### About this exercise
In the records below, some lines hold the word "Table". Copy each of those lines.

### Records shown
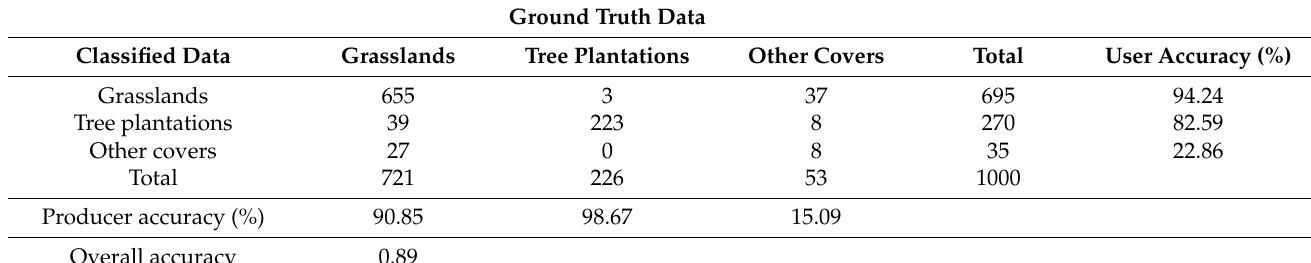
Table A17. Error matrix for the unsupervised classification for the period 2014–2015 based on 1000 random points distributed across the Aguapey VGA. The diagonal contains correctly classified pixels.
* * *
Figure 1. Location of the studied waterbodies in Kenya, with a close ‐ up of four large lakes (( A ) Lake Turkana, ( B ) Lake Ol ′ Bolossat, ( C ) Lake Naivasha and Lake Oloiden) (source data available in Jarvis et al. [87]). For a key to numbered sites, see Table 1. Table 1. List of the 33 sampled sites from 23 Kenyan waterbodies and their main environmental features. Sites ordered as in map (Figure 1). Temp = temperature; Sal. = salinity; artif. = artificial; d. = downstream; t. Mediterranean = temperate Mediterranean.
==
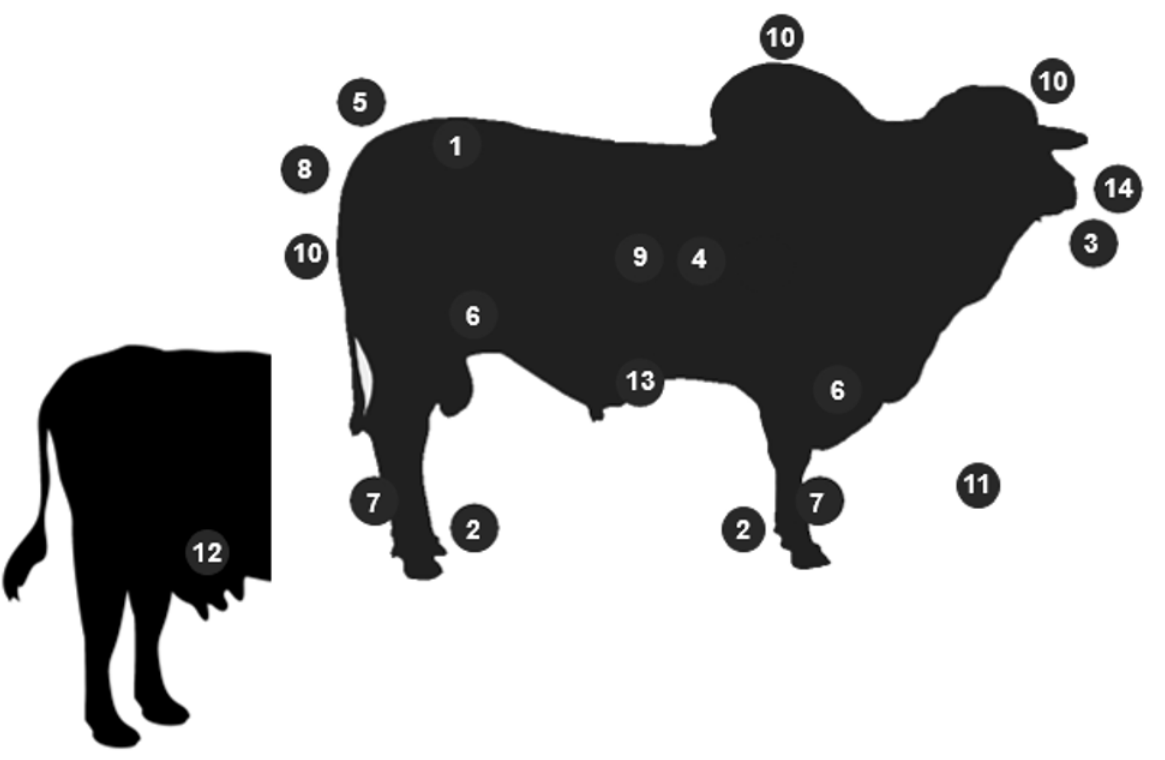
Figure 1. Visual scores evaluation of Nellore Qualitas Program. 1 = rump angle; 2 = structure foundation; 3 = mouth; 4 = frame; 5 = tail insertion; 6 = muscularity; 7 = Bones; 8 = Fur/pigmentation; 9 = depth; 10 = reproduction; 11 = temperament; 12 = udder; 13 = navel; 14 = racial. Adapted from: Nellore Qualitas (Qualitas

### Exercise answer
Table A17. Error matrix for the unsupervised classification for the period 2014–2015 based on 1000 random points distributed across the Aguapey VGA. The diagonal contains correctly classified pixels.
Figure 1. Location of the studied waterbodies in Kenya, with a close ‐ up of four large lakes (( A ) Lake Turkana, ( B ) Lake Ol ′ Bolossat, ( C ) Lake Naivasha and Lake Oloiden) (source data available in Jarvis et al. [87]). For a key to numbered sites, see Table 1. Table 1. List of the 33 sampled sites from 23 Kenyan waterbodies and their main environmental features. Sites ordered as in map (Figure 1). Temp = temperature; Sal. = salinity; artif. = artificial; d. = downstream; t. Mediterranean = temperate Mediterranean.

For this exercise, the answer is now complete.